To outsource or not to outsource?

If you are about to start your data journey, you are also faced with multiple choices such as outsourcing or allocating in-house resources, decentralisation vs. centralisation. Both Johannes Scheibe and Angel Diego Cuñado Alonso have the view that you generally need to be careful when hiring expensive consultancies to drive the big data work. If you want to work seriously with big data, you need dedicated in-house employees.

“For me outsourcing is quite dangerous. It can only work if it is a one-time analysis. And even then you might make a huge report, pay a lot of money and still end up putting the report in the drawer and never look at it again. If it is a recurring thing, the issue is that if you don't have the skills in the company and you don't change the processes, don't change the culture, your way of thinking – then nothing changes. But you have an alibi. The report was the result - now it's in the drawer,” says Johannes Scheibe.

On the question as to whether the big data work is best put in a dedicated central unit or in decentralised units spread out in the organisation, it is actually depending on the company.

“There are pros and cons for each model. If you do it decentralised you are basically the only analyst in the team and you need to make sure the analysis you do is solid. You want to do some kind of quality assurance on analyses and ensure that you are using the same data as the analysts in the other teams,” explains Johannes Scheibe.

“So for someone else from a different business unit, who is only there to review your stuff, it can be quite difficult if you don't talk on a regular basis. So you want to make sure they come together and share insights and use the same methodology. You need to standardise your way of working”.

The danger of having a centralised team working on data, on the other hand, that the unit might lack an understanding of what goes on in the rest of the organisation. Therefore, it is vital to work with professional stakeholder management. To put it short: What do people want and how can we give it to them?

Finding the possibilities

Many companies today work with data. Big data or small data. Johannes Scheibe emphasises biotech and medtech as some of the areas where a lot of interesting things are happening these days.

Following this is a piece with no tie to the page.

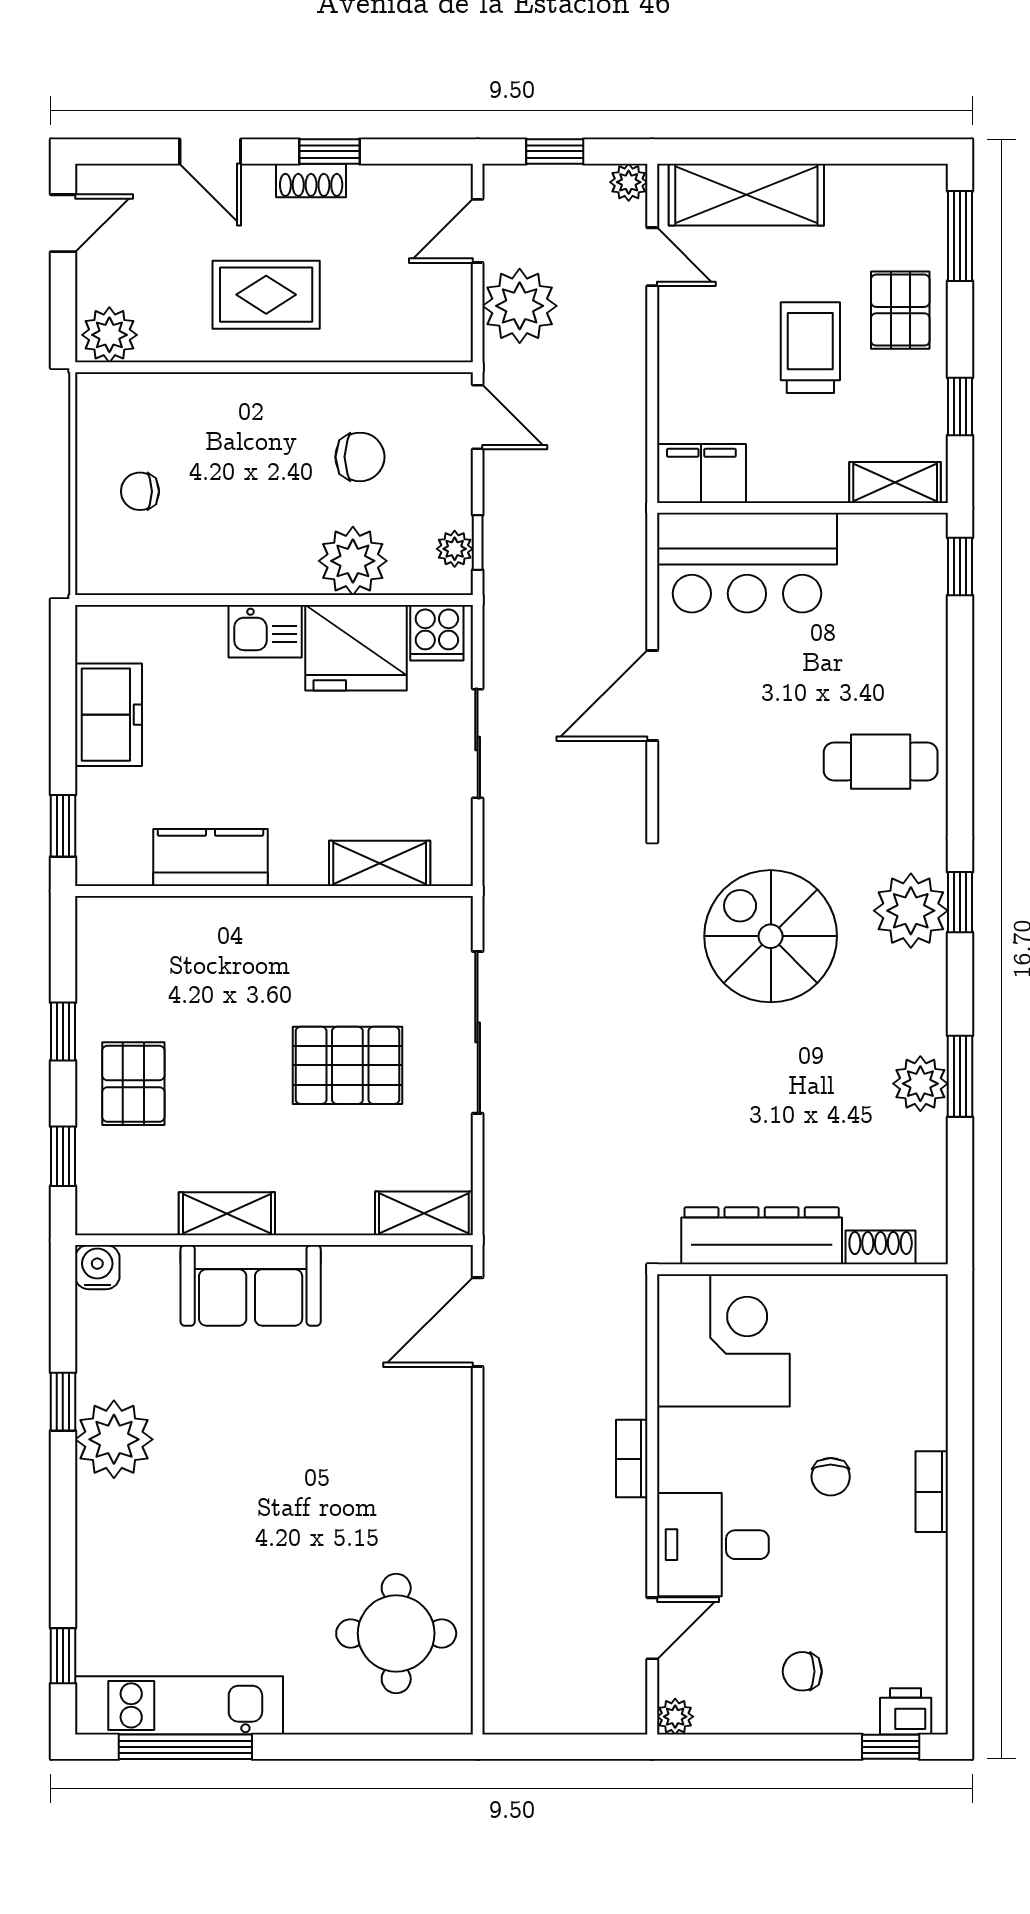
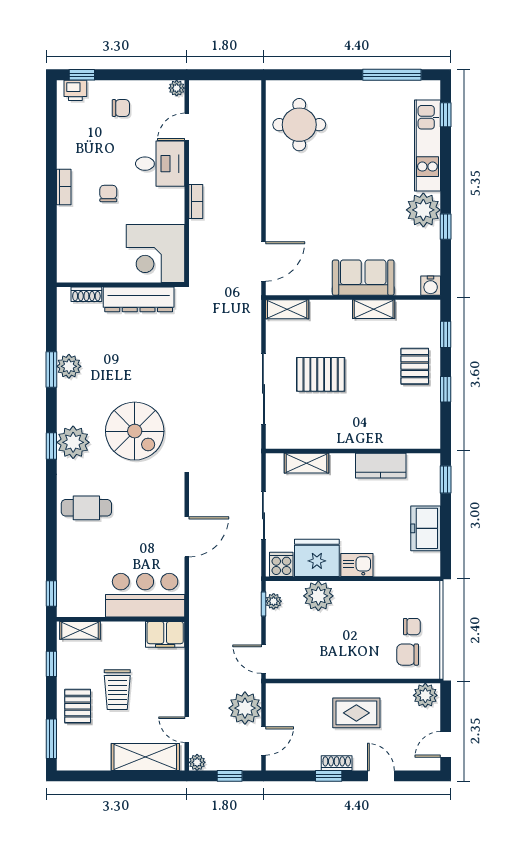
chair: (360, 457) -> (408, 655), moved
kitchen unit: (179, 1705) -> (427, 146), moved, turned 90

“What's really rising at the moment is machine learning in pharma - drug testing. With the help of machine learning we can predict how humans will react to a given drug,” he tells and points out that with the Human Genome Project, which mapped the human genetic material, we will get even deeper understanding of the human body.

Apart from that he points out the financial sector as an obvious area for working with data in order to prevent fraud, just like areas inside law practice could be interesting as they are usually built on a foundation of absolute rules where a computer through machine learning can read thousands of pages and find relevant relations.